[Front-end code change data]

┌────────

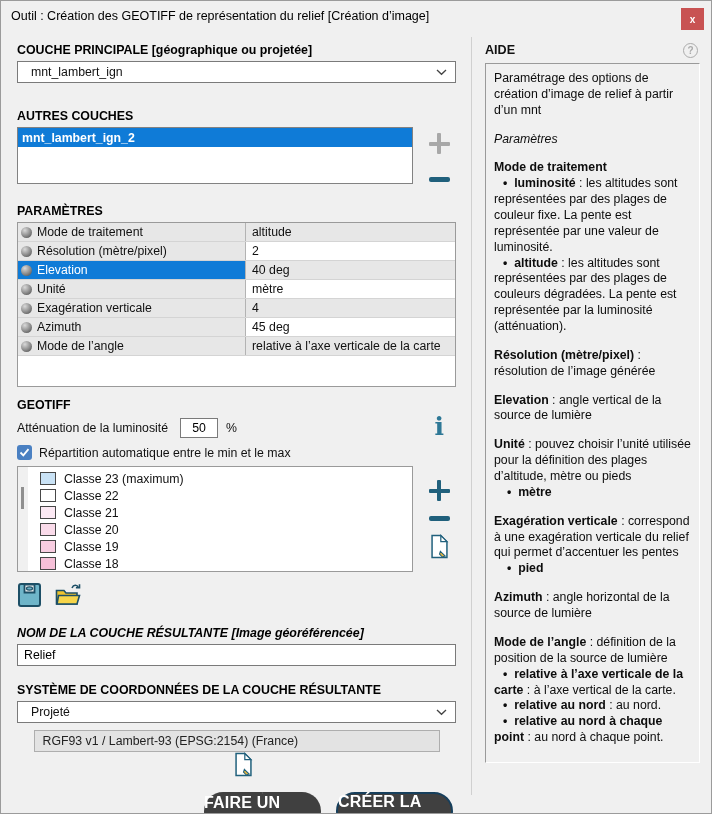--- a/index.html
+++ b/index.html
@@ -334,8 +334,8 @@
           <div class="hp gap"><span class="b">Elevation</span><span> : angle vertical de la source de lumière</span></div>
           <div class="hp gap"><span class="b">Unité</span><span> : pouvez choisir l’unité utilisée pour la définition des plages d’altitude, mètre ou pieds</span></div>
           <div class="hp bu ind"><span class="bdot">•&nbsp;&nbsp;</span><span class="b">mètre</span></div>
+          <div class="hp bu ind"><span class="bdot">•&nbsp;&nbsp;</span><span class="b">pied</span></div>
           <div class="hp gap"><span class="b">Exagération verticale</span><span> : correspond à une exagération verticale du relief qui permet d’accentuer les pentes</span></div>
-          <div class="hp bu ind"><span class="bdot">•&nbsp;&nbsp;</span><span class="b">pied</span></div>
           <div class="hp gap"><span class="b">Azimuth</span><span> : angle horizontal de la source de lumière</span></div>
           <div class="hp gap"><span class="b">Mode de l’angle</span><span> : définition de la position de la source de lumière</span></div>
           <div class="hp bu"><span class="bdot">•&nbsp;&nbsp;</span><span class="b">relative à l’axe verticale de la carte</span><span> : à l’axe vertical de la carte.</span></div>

└────────
┌────────

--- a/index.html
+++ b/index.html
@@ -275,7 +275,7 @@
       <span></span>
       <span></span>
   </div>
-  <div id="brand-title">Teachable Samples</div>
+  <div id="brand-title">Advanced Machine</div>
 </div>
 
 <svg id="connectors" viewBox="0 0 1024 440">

└────────

Using the entries above, return exactly the lines from the line with "vertical de la source de lumière</span></div>" to the line with "de la carte.</span></div>", counting both of those lines.

Task solution:
           <div class="hp gap"><span class="b">Elevation</span><span> : angle vertical de la source de lumière</span></div>
           <div class="hp gap"><span class="b">Unité</span><span> : pouvez choisir l’unité utilisée pour la définition des plages d’altitude, mètre ou pieds</span></div>
           <div class="hp bu ind"><span class="bdot">•&nbsp;&nbsp;</span><span class="b">mètre</span></div>
+          <div class="hp bu ind"><span class="bdot">•&nbsp;&nbsp;</span><span class="b">pied</span></div>
           <div class="hp gap"><span class="b">Exagération verticale</span><span> : correspond à une exagération verticale du relief qui permet d’accentuer les pentes</span></div>
-          <div class="hp bu ind"><span class="bdot">•&nbsp;&nbsp;</span><span class="b">pied</span></div>
           <div class="hp gap"><span class="b">Azimuth</span><span> : angle horizontal de la source de lumière</span></div>
           <div class="hp gap"><span class="b">Mode de l’angle</span><span> : définition de la position de la source de lumière</span></div>
           <div class="hp bu"><span class="bdot">•&nbsp;&nbsp;</span><span class="b">relative à l’axe verticale de la carte</span><span> : à l’axe vertical de la carte.</span></div>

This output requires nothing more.